About this exercise »
Leave the pictures out while you restate every entry below word for word.

Given data »
☆ ☆ ☆ ☆ ☆ ☆ ☆

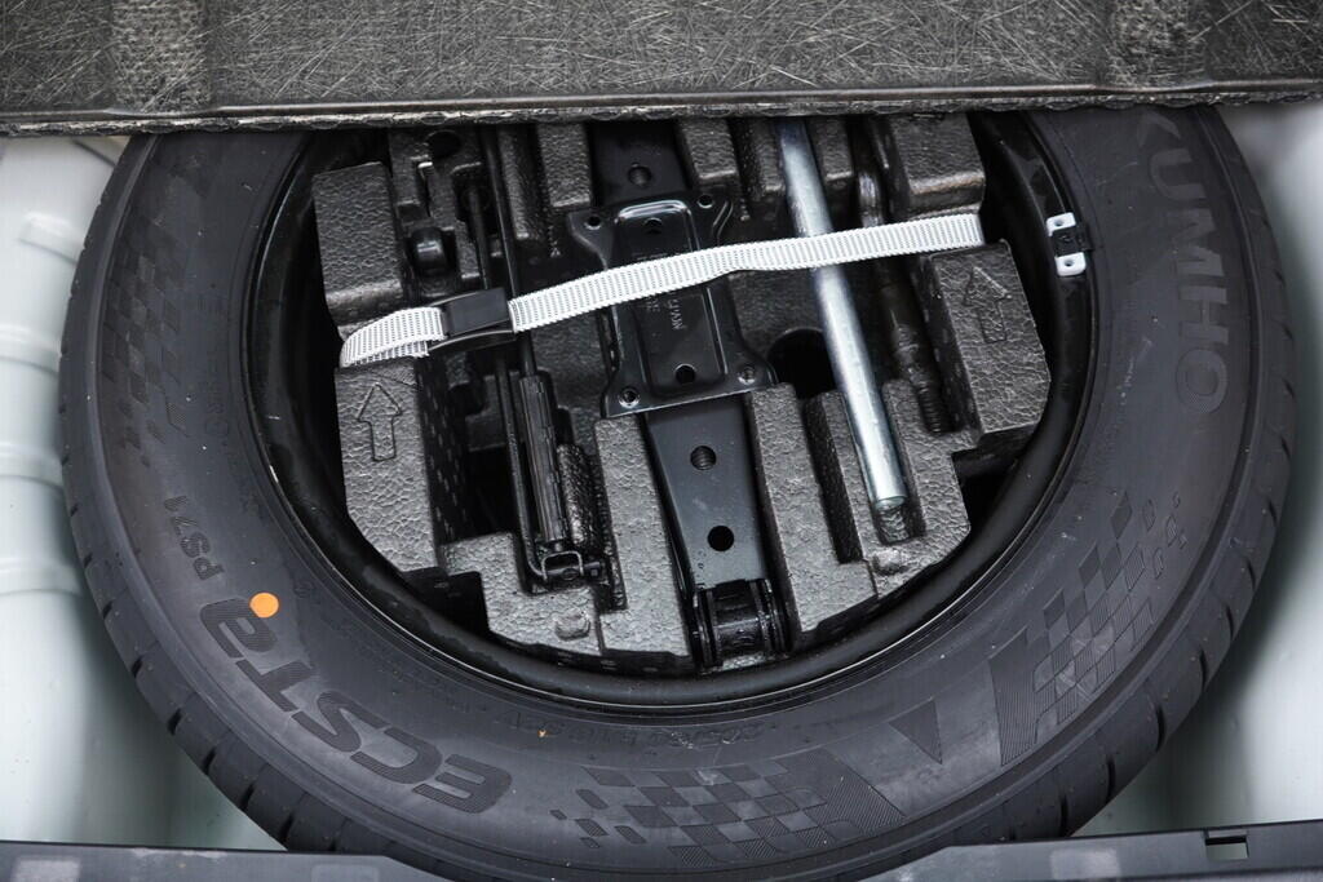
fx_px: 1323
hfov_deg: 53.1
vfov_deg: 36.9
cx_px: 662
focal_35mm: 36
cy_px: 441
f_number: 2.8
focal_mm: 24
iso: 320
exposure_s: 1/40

☆ ☆ ☆ ☆ ☆ ☆ ☆

Exercise output »
fx_px: 1323
hfov_deg: 53.1
vfov_deg: 36.9
cx_px: 662
focal_35mm: 36
cy_px: 441
f_number: 2.8
focal_mm: 24
iso: 320
exposure_s: 1/40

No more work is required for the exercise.